Neither Lewis nor I read music, but Lewis could finger pick his way just by listening to records. He learned Can’t Find My Way Home that way, then showed me how to play it. I had to practice for hours, and mostly got it, but the easy way he played was something I could never touch.

We had finished with Masters degrees, mine in architecture, and his in urban planning. We’d studied together for the Florida architectural license exam, and both passed the first time, so neither of us were undereducated dummies, yet playing in bars seemed like a dream compared to the drafting studio. After the years working to get an education and a license, I was still tempted by music.

You do these things because they touch what’s too deep to be reached any other way. Not for glory, not for fame, not for followers. Just the music.

Lewis eventually bought a fine sound system, board, amp, speakers, the works. He practiced evenings in a rental storage unit and played weekends wherever he’d find a place. He met a guy who played electric guitar and he was likely to go electric himself.

My son and his wife got to Belfast a couple years ago. He and his brother, my girlfriend and I previously had gotten as close as Sligo. But back in the 90s the ‘Troubles; were still going full tilt boogie, and I wasn’t going to take my sons into that mess. County Clare has a bit of that story in it. The reason I mention Belfast is that’s Van Morrison’s hometown, and I’ve always marveled how well he’s used his growing up there in his music, which he’s surely done. White boys in America who ‘borrow’ from our African American brothers get a bad rap. But what the Brits (and occasional Mick) have done with the blues hasn’t been disputed. Not by me, anyway. It’s not what you borrow, but what you do with it.

It takes my partner to say she thinks Van Morrison has a solid blues voice. Right as always. I did think he muffed the stage dancing, but his growling lyrics I’ll find time for any day.

I had an OK tenor back then, and Lewis could sing anything. I’d sing above his lead, and we sounded tight.
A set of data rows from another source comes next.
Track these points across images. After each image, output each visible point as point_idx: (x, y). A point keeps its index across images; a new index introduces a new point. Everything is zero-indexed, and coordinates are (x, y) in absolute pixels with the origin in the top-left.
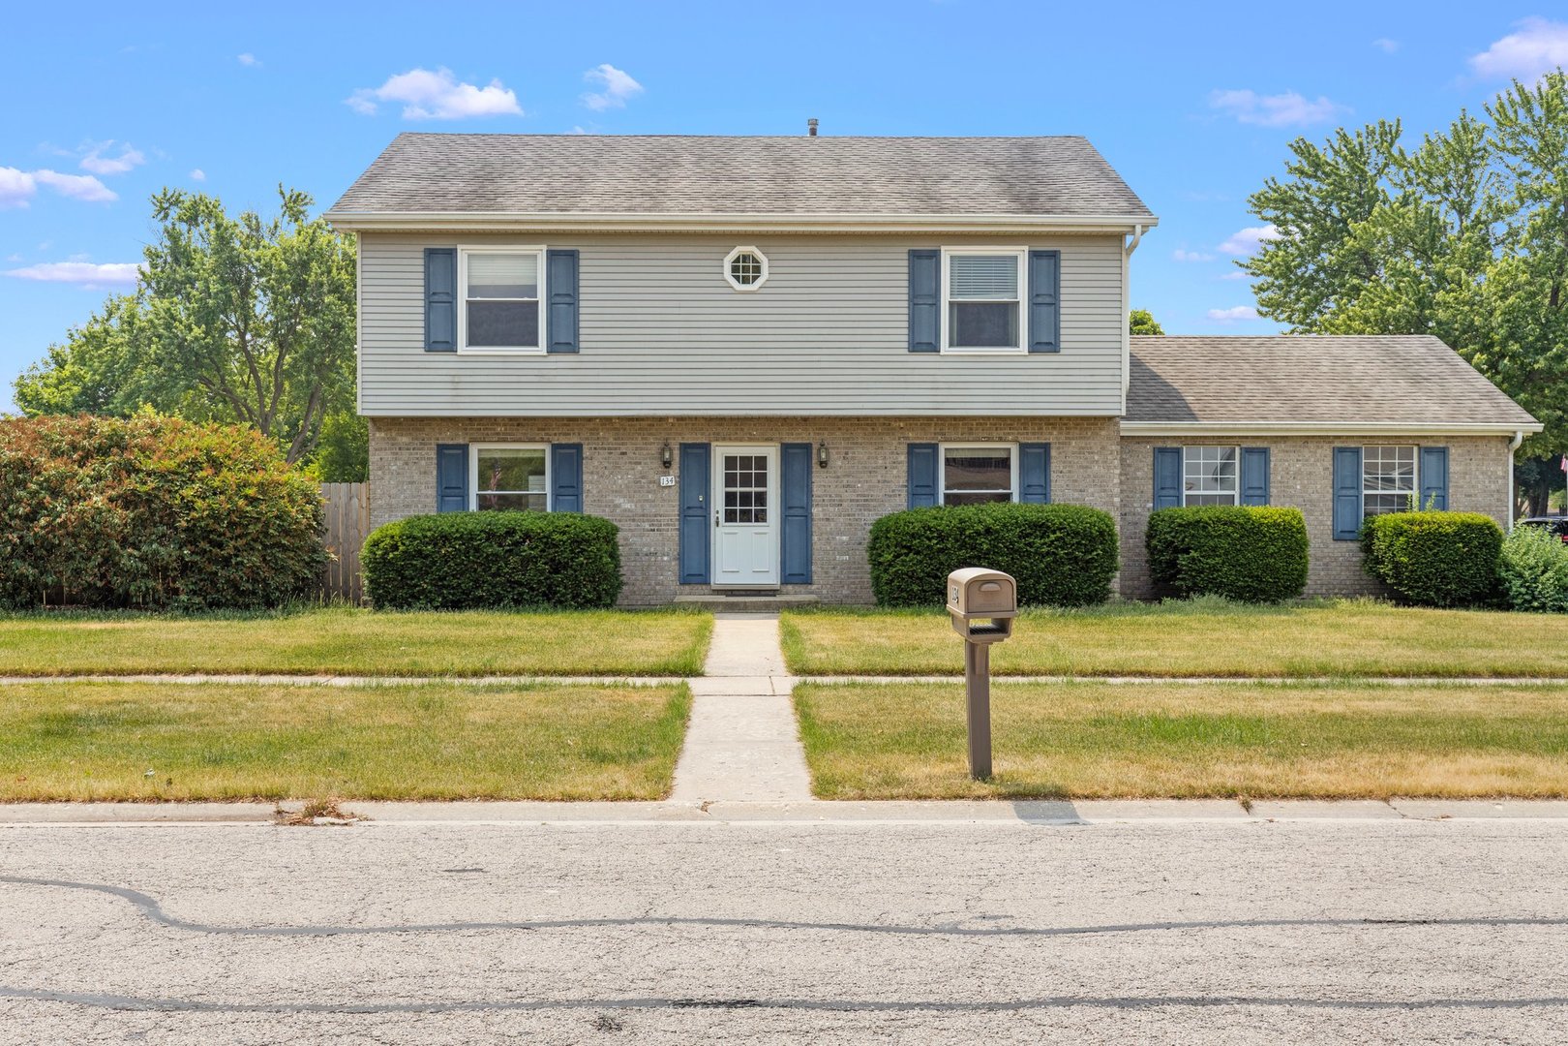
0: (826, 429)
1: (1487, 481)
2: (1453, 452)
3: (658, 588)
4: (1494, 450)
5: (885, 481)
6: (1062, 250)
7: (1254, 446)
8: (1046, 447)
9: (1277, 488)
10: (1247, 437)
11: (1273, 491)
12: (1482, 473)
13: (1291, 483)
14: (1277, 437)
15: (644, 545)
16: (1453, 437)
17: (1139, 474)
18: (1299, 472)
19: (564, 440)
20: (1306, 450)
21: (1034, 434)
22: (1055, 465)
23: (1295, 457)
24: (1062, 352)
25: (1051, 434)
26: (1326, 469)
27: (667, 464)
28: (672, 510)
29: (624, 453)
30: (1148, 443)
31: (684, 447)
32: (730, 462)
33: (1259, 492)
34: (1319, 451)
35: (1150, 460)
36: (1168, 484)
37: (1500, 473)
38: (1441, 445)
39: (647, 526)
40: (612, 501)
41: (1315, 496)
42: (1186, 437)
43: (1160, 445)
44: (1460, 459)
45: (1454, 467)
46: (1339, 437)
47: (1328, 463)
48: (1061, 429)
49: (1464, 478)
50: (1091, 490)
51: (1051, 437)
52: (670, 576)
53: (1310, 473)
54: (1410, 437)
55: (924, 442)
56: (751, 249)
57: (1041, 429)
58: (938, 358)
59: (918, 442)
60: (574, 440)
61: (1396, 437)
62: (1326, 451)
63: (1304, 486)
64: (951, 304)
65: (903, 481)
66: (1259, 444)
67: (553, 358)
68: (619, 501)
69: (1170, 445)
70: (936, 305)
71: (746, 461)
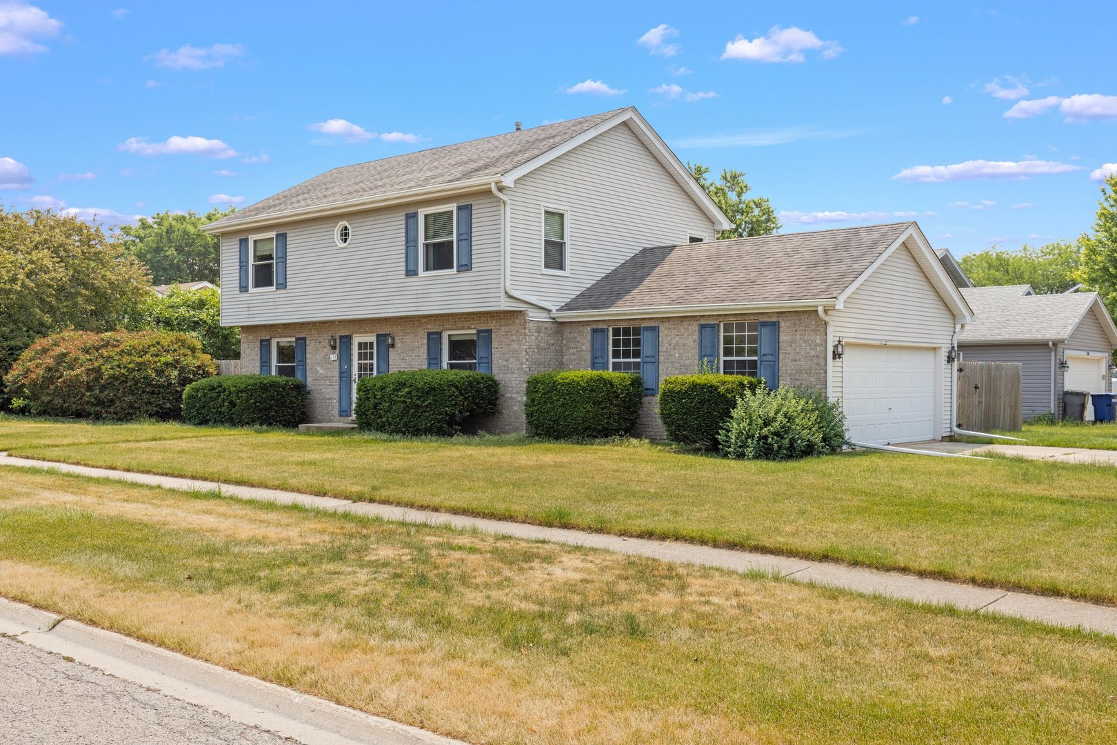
0: (394, 325)
1: (808, 348)
2: (783, 324)
3: (332, 418)
4: (813, 323)
5: (418, 356)
6: (473, 203)
7: (649, 325)
8: (489, 332)
9: (663, 356)
10: (644, 319)
11: (661, 359)
12: (805, 342)
13: (672, 352)
14: (663, 318)
15: (327, 393)
16: (782, 313)
17: (583, 347)
18: (677, 344)
19: (300, 336)
20: (682, 327)
21: (484, 323)
22: (494, 344)
23: (674, 332)
24: (473, 270)
25: (492, 323)
26: (695, 341)
27: (334, 348)
28: (336, 374)
29: (320, 342)
30: (588, 325)
31: (341, 337)
32: (360, 344)
33: (652, 360)
34: (690, 327)
35: (589, 338)
36: (599, 355)
37: (818, 341)
38: (774, 320)
39: (328, 382)
40: (316, 369)
41: (687, 362)
42: (609, 320)
43: (595, 327)
44: (789, 330)
45: (784, 338)
46: (703, 316)
47: (696, 337)
48: (497, 319)
49: (791, 346)
50: (512, 360)
51: (492, 325)
52: (336, 411)
53: (685, 345)
54: (752, 314)
55: (435, 331)
56: (345, 223)
57: (487, 320)
58: (418, 279)
59: (432, 331)
60: (303, 336)
61: (742, 314)
62: (695, 327)
63: (680, 355)
64: (427, 246)
65: (425, 356)
66: (653, 324)
67: (278, 292)
68: (319, 369)
69: (601, 326)
70: (416, 246)
71: (366, 344)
But five years after I’d landed in Florida, I packed the Ryder truck, put my three year old in the front seat and left the land of palms and retired Ohioans for a life in Northern Virginia. I regretted leaving Lewis, but he soon headed out to Oregon, so he didn’t hang around either. We’ve lost track of each other sad to say. Looking back, I don’t regret staying with architecture as a life’s work, but I do miss the music. And I miss knowing Lewis.

We’re granted only what we have, whether it’s what we need is the question. Mick had it all wrong.